Translate

8 Aralık 2015 Salı

...

Yanılmıyorsam 7 ya da 8 yaşlarımda yazar olmak isterdim. 9 yaşımda ressamdım ondan eminim. Müzikte Beethoven ve Vivaldi benim için ne kadar özelse, edebiyatta da Dostoyevski ve Balzac öyle. Hem çocukluğumdaki yerleri özel hem de ikisiyle farklı ortak noktalara sahibim.
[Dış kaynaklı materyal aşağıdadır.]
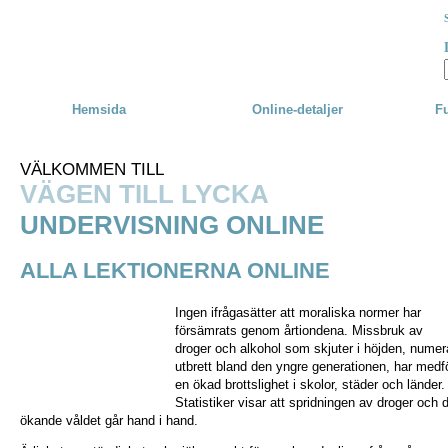
Skip to main content
Hemsida
Online-detaljer
Fu
VÄLKOMMEN TILL
VÄGEN TILL LYCKA
UNDERVISNING ONLINE
ALLA LEKTIONERNA ONLINE
Ingen ifrågasätter att moraliska normer har
försämrats genom årtiondena. Missbruk av
droger och alkohol som skjuter i höjden, numer
utbrett bland den yngre generationen, har medf
en ökad brottslighet i skolor, städer och länder.
Statistiker visar att spridningen av droger och 
ökande våldet går hand i hand.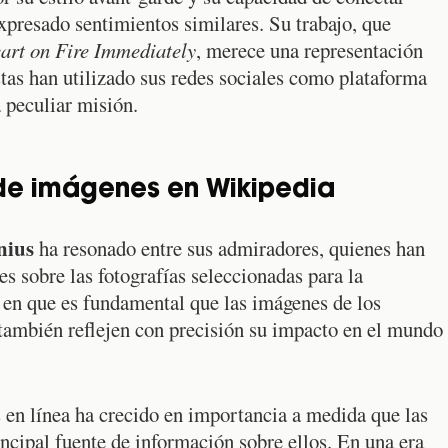
xpresado sentimientos similares. Su trabajo, que
art on Fire Immediately
, merece una representación
stas han utilizado sus redes sociales como plataforma
a peculiar misión.
 de imágenes en Wikipedia
nius
ha resonado entre sus admiradores, quienes han
 sobre las fotografías seleccionadas para la
en que es fundamental que las imágenes de los
e también reflejen con precisión su impacto en el mundo
s en línea ha crecido en importancia a medida que las
incipal fuente de información sobre ellos. En una era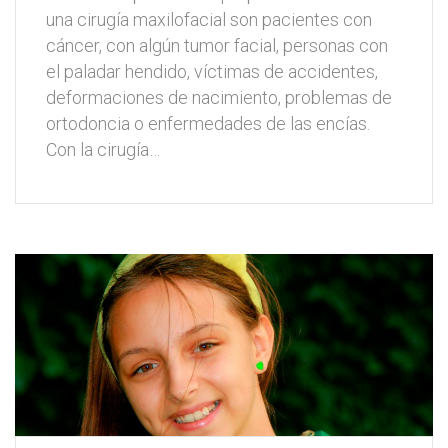
una cirugía maxilofacial son pacientes con
cáncer, con algún tumor facial, personas con
el paladar hendido, víctimas de accidentes,
deformaciones de nacimiento, problemas de
ortodoncia o enfermedades de las encías.
Con la cirugía…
Çok kahve içtiğimi düşünenlere genelde Balzac'ı örnek gösteririm ki evet günde 40 fincan kahve içmeden yapamazdı. :) Sonradan öğrendiğime göre Dostoyevski'de de dikkat dağınıklığı varmış ve konsantrasyonunu sağlamak için çizermiş(Defterlerimin arkası çizdiğim karikatürlerle doluydu.) Aşağıdaki linkte Dostoyevski'nin eskizlerini bulabilirsiniz:
http://cultureru.com/category/visual-arts/pictorial-souvenirs-of-russian-writers/f-dostoyevsky-1821-1881/


The New Yorker'ın makaleleri güzel, konu The Grand Budapest Hotel olunca daha da güzel ya da bilen bilir Stefan Zweig'ı çok sevdiğimden böyle düşünmüş olabilirim. :)
http://www.newyorker.com/culture/richard-brody/stefan-zweig-wes-anderson-and-a-longing-for-the-past

Bu arada unutmadan; ''Seçmediğimiz vatanlar uğruna savaşırız.'' 2. Dünya Savaşı olmasaydı ya da doğduğu yer Avusturya değil de Brezilya olsaydı Zweig'ı bu kadar tanıyabilir miydik acaba?